Estratto del documento:
────────────────────
Il commediografo in effetti indirizza strali
satirici contro il cretinismo parlamentare e i demagoghi guerrafondai beniamini
del popolo, sopra tutti Cleone raffigurato, nei
Cavalieri, nel personaggio del ladro, violento, volgarissimo
Paflagone. Negli
Acarnesi dell'anno
precedente l'autore aveva mosso guerra alla guerra voluta dalla maggioranza. La
commedia offre maggiore spazio all'attualità e alla soggettività: "così
nelle parabasi Aristofane spesso si dà da fare con il pubblico ateniese, sia
perché non nasconde le sue opinioni politiche sugli avvenimenti e le situazioni
del giorno.. sia perché cerca di mettere a tacere i suoi avversari e rivali in
arte" (p. 1565).
La parabasi comica è
una specie di intermezzo nel quale il coro si toglie la maschera ed espone
direttamente al pubblico l'opinione del poeta sulla poetica o la politica o sul
costume. Nelle
Nuvole p. e. Aristofane rivendica la propria forza
creativa, il coraggio, e la nobiltà del proprio animo dicendo al pubblico: "
non cerco di ingannarvi rappresentando due o tre volte la stessa storia/anzi mi
ingegno per portarvi sempre nuove idee/
per niente uguali
tra loro e tutte intelligenti/io che colpii nel ventre Cleone quando era al
massimo della potenza/ e non ebbi la sfrontatezza di calpestarlo quando era
caduto" (vv. 546 - 550).
In effetti Aristofane come opinionista fu
assai critico nei confronti dei colleghi, dei concittadini e dei governanti, e
la tolleranza di cui fruì è un esempio di assoluta parrhsiva, libertà di parola, nell'Atene degli anni
compresi tra il 425 e il 415. Poi questa un poco alla volta viene limitata e
con lei sparisce la parabasi. L'ultima è
quella degli Uccelli del 414.
Interessanti sono alcune osservazioni
sull'attore il quale deve
essere"lo strumento su cui suona l'autore, una spugna che assorbe tutti i
colori e li restituisce immutati. Presso gli antichi - aggiunge Hegel - questo
era più facile perché...
le maschere coprivano i tratti del volto" (
Estetica, p. 1575), e il lato mimico era
reso obbligatorio dalla musica che accompagnava i canti del coro. Volendo fare
un confronto con l'Opera moderna, la differenza principale è che in questa la
musica sovrasta la parola; inoltre nella tragedia antica non c'era lo sfarzo
scenografico e la "pompa sensibile" dell'addobbo che da una parte
"è segno dell'inizio della decadenza dell'arte autentica", dall'altra
corrisponde a trame intessute di meraviglioso, fantastico, favoloso, “avulsi
dalla connessione intellettuale; e l’esempio condotto a termine con maggior
misura ed arte ci è dato a tale proposito da Mozart con il suo
Flauto magico” (p. 1580).
────────────────────
Da fare:
[A] Elenca tutte le commedie di Aristofane citate nell'estratto su Aristofane.
[B] Formatta come tabella Markdown le righe dei record, partendo dalla prima e proseguendo fino alla riga con "THAT MOVE BUYERS", compresa. Usa le colonne N. e Riga e salta le righe vuote.

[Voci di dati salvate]
────────────────────
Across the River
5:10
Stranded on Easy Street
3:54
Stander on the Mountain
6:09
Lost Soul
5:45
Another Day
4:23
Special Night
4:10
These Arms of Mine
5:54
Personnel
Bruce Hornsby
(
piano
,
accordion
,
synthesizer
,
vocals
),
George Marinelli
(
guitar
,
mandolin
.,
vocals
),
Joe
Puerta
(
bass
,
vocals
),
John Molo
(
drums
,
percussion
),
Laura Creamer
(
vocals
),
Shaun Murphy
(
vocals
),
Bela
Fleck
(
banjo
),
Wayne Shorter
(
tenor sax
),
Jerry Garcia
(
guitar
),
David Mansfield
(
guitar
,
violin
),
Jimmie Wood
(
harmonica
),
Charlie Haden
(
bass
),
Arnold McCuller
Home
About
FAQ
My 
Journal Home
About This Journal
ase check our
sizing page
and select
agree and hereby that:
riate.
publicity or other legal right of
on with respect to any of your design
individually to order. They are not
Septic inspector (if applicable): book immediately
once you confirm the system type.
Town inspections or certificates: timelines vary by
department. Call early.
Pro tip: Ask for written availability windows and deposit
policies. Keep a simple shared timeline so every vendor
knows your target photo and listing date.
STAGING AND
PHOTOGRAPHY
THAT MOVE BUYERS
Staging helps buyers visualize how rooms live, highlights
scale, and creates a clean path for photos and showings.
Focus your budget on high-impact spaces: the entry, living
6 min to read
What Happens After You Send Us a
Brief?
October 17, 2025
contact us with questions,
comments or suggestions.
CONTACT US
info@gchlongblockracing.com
────────────────────
Risposte:
[A]
- Cavalieri
- Acarnesi
- Nuvole
- Uccelli

[B]
| N. | Riga |
|---|---|
| 1 | Across the River |
| 2 | 5:10 |
| 3 | Stranded on Easy Street |
| 4 | 3:54 |
| 5 | Stander on the Mountain |
| 6 | 6:09 |
| 7 | Lost Soul |
| 8 | 5:45 |
| 9 | Another Day |
| 10 | 4:23 |
| 11 | Special Night |
| 12 | 4:10 |
| 13 | These Arms of Mine |
| 14 | 5:54 |
| 15 | Personnel |
| 16 | Bruce Hornsby |
| 17 | ( |
| 18 | piano |
| 19 | , |
| 20 | accordion |
| 21 | , |
| 22 | synthesizer |
| 23 | , |
| 24 | vocals |
| 25 | ), |
| 26 | George Marinelli |
| 27 | ( |
| 28 | guitar |
| 29 | , |
| 30 | mandolin |
| 31 | ., |
| 32 | vocals |
| 33 | ), |
| 34 | Joe |
| 35 | Puerta |
| 36 | ( |
| 37 | bass |
| 38 | , |
| 39 | vocals |
| 40 | ), |
| 41 | John Molo |
| 42 | ( |
| 43 | drums |
| 44 | , |
| 45 | percussion |
| 46 | ), |
| 47 | Laura Creamer |
| 48 | ( |
| 49 | vocals |
| 50 | ), |
| 51 | Shaun Murphy |
| 52 | ( |
| 53 | vocals |
| 54 | ), |
| 55 | Bela |
| 56 | Fleck |
| 57 | ( |
| 58 | banjo |
| 59 | ), |
| 60 | Wayne Shorter |
| 61 | ( |
| 62 | tenor sax |
| 63 | ), |
| 64 | Jerry Garcia |
| 65 | ( |
| 66 | guitar |
| 67 | ), |
| 68 | David Mansfield |
| 69 | ( |
| 70 | guitar |
| 71 | , |
| 72 | violin |
| 73 | ), |
| 74 | Jimmie Wood |
| 75 | ( |
| 76 | harmonica |
| 77 | ), |
| 78 | Charlie Haden |
| 79 | ( |
| 80 | bass |
| 81 | ), |
| 82 | Arnold McCuller |
| 83 | Home |
| 84 | About |
| 85 | FAQ |
| 86 | My  |
| 87 | Journal Home |
| 88 | About This Journal |
| 89 | ase check our |
| 90 | sizing page |
| 91 | and select |
| 92 | agree and hereby that: |
| 93 | riate. |
| 94 | publicity or other legal right of |
| 95 | on with respect to any of your design |
| 96 | individually to order. They are not |
| 97 | Septic inspector (if applicable): book immediately |
| 98 | once you confirm the system type. |
| 99 | Town inspections or certificates: timelines vary by |
| 100 | department. Call early. |
| 101 | Pro tip: Ask for written availability windows and deposit |
| 102 | policies. Keep a simple shared timeline so every vendor |
| 103 | knows your target photo and listing date. |
| 104 | STAGING AND |
| 105 | PHOTOGRAPHY |
| 106 | THAT MOVE BUYERS |